### Merge daily dataframes to one single dataframe

In [1]:
# Imports
import pandas as pd
import pickle

In [2]:
# Define the date range
start_date = '2022-10-31'
end_date = '2023-03-12'

# Create a list of dates in YYYY-MM-DD format
dates = pd.date_range(start_date, end_date).strftime("%Y-%m-%d").tolist()
print(f"{len(dates)} dates included ({start_date} to {end_date}).")

133 dates included (2022-10-31 to 2023-03-12).


In [3]:
# Loop through the dates and read the pickle files. Each pickle file contains a list of dictionaries, each dictionary contains the details of one route.
processed_list = []
missing = 0
for date in dates:
    # Read the pickle for each date. It contains a list of dictionaries, each dictionary contains the details of one harbor combination.
    try:
        with open(f'../pickles/msc_daily_v2/connections_{date}.pickle', 'rb') as f:
            results_list = pickle.load(f)
    except:
        missing += 1
        print(f"Data for {date} missing!")

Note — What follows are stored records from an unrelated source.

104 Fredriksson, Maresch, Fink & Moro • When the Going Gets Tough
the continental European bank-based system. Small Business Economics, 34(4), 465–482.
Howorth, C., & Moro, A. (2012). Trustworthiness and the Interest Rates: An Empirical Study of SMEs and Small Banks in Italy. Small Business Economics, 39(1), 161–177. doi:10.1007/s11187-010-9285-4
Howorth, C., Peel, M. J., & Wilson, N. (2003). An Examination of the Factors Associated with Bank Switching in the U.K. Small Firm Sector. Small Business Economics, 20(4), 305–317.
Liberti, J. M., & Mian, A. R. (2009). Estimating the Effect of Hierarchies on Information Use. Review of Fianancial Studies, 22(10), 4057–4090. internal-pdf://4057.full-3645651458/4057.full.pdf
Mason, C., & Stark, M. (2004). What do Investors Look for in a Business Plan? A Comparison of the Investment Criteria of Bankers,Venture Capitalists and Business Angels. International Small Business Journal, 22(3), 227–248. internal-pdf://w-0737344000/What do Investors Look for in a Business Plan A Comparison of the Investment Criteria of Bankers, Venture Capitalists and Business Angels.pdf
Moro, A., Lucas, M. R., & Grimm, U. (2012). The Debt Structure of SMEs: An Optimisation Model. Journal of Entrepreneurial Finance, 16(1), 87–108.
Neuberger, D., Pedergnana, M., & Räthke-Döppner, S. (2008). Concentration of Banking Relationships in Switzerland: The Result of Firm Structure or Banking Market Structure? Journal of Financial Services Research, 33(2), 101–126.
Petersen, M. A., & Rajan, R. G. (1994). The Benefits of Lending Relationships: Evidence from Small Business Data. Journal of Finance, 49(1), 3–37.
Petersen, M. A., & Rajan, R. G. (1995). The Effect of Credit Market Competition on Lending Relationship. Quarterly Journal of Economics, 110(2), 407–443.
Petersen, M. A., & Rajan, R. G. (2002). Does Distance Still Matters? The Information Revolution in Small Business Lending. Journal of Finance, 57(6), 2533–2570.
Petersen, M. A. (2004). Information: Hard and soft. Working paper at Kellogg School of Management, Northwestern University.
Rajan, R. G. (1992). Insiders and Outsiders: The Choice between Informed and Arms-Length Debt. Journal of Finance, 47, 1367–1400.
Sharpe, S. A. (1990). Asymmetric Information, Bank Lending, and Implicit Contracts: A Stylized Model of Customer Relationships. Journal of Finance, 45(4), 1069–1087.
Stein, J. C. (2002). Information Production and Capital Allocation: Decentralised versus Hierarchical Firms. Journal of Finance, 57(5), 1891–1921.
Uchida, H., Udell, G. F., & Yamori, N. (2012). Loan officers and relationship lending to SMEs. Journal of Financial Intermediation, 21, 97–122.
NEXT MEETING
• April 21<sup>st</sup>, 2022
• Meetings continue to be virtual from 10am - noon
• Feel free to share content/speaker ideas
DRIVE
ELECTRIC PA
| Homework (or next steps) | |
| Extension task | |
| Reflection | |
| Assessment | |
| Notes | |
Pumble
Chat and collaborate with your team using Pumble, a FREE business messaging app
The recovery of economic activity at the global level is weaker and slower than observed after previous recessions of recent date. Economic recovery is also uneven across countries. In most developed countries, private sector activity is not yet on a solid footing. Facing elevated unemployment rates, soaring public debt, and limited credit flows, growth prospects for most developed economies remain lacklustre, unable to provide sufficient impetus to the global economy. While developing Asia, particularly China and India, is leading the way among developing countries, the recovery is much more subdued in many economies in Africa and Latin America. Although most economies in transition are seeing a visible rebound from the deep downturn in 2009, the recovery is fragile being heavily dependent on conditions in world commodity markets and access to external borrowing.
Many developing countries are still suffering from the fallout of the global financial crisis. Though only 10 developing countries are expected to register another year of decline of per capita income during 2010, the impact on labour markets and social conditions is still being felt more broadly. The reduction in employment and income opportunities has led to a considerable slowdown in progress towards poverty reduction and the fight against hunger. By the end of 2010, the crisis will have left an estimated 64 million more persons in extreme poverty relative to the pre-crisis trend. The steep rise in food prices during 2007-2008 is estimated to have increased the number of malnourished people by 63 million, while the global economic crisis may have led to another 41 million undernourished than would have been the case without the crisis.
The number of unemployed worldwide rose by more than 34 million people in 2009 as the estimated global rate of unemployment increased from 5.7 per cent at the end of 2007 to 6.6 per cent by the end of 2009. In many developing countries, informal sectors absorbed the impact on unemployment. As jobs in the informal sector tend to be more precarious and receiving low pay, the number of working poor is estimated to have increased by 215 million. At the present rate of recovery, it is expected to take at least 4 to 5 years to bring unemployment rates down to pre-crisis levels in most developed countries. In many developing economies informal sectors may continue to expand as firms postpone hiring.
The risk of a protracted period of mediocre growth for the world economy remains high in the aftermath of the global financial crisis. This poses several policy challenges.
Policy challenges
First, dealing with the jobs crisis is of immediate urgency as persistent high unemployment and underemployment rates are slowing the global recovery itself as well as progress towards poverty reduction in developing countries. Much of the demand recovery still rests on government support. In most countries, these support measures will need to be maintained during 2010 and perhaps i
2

    # Unpack the list of dictionaries. Each dictionary contains the details of one route. The "Key" key contains another dictionary with the route details. Flatten it into the main dictionary. Put the new items at the beginning of the dictionary.
    for result in results_list:
        # Flatten the information in the "Keys" dictionary.
        result = (result['Key'] | result)
        result.pop('Key')

        # Create a dictionary with the details that's identical for all routes in the list.
        non_route_specific_results = result.copy()
        non_route_specific_results.pop("Routes")

        # Loop through the list of routes, create a new dictionary for each route and append it to the list.
        routes_details_list = result['Routes']
        for route in routes_details_list:
            # Merge the non-route-specific details with the route-specific details.
            new_dict = non_route_specific_results.copy()
            new_dict["NumberOfLegs"] = len(route["RouteScheduleLegDetails"])
            new_dict = (new_dict | route)
            new_dict["ScrapingDate"] = date
            processed_list.append(new_dict)

Data for 2022-11-10 missing!
Data for 2022-11-23 missing!
Data for 2022-11-24 missing!
Data for 2022-11-25 missing!
Data for 2022-11-26 missing!
Data for 2022-11-27 missing!
Data for 2022-11-28 missing!
Data for 2022-12-14 missing!
Data for 2023-02-07 missing!
Data for 2023-03-09 missing!


In [4]:
# Create a dataframe from the list of dictionaries
df = pd.DataFrame(processed_list)

# Move the second last and third last columns to the beginning of the dataframe
cols = df.columns.tolist()
cols = [cols[-1]] + cols[-3:-1] + cols[:-3]
df = df[cols]

print(f"Total number of routes: {len(df)}, spread over {len(dates)-missing} days.")

# Assign the optimal data types to the columns.
df = df.convert_dtypes()

# Drop rows which are identical, except for the ScrapingDate column.
rows_before = len(df)
columns_to_check = [col for col in df.columns.to_list() if col not in ["ScrapingDate", "CutOffs", "RouteScheduleLegDetails"]]

df = df.drop_duplicates(subset=columns_to_check, keep='first')

# Print the number of identical rows dropped.
print(f"{rows_before - len(df)} identical rows dropped, {1-(len(df)/rows_before):.2%} of the total number of rows.")

Total number of routes: 126918, spread over 123 days.
54296 identical rows dropped, 42.78% of the total number of rows.


In [5]:
# Save the dataframe to a pickle file.
filename = "msc_v2_connections_combined"
df.to_pickle(f"../pickles/{filename}.pickle")
df.to_csv(f"../data/{filename}.csv")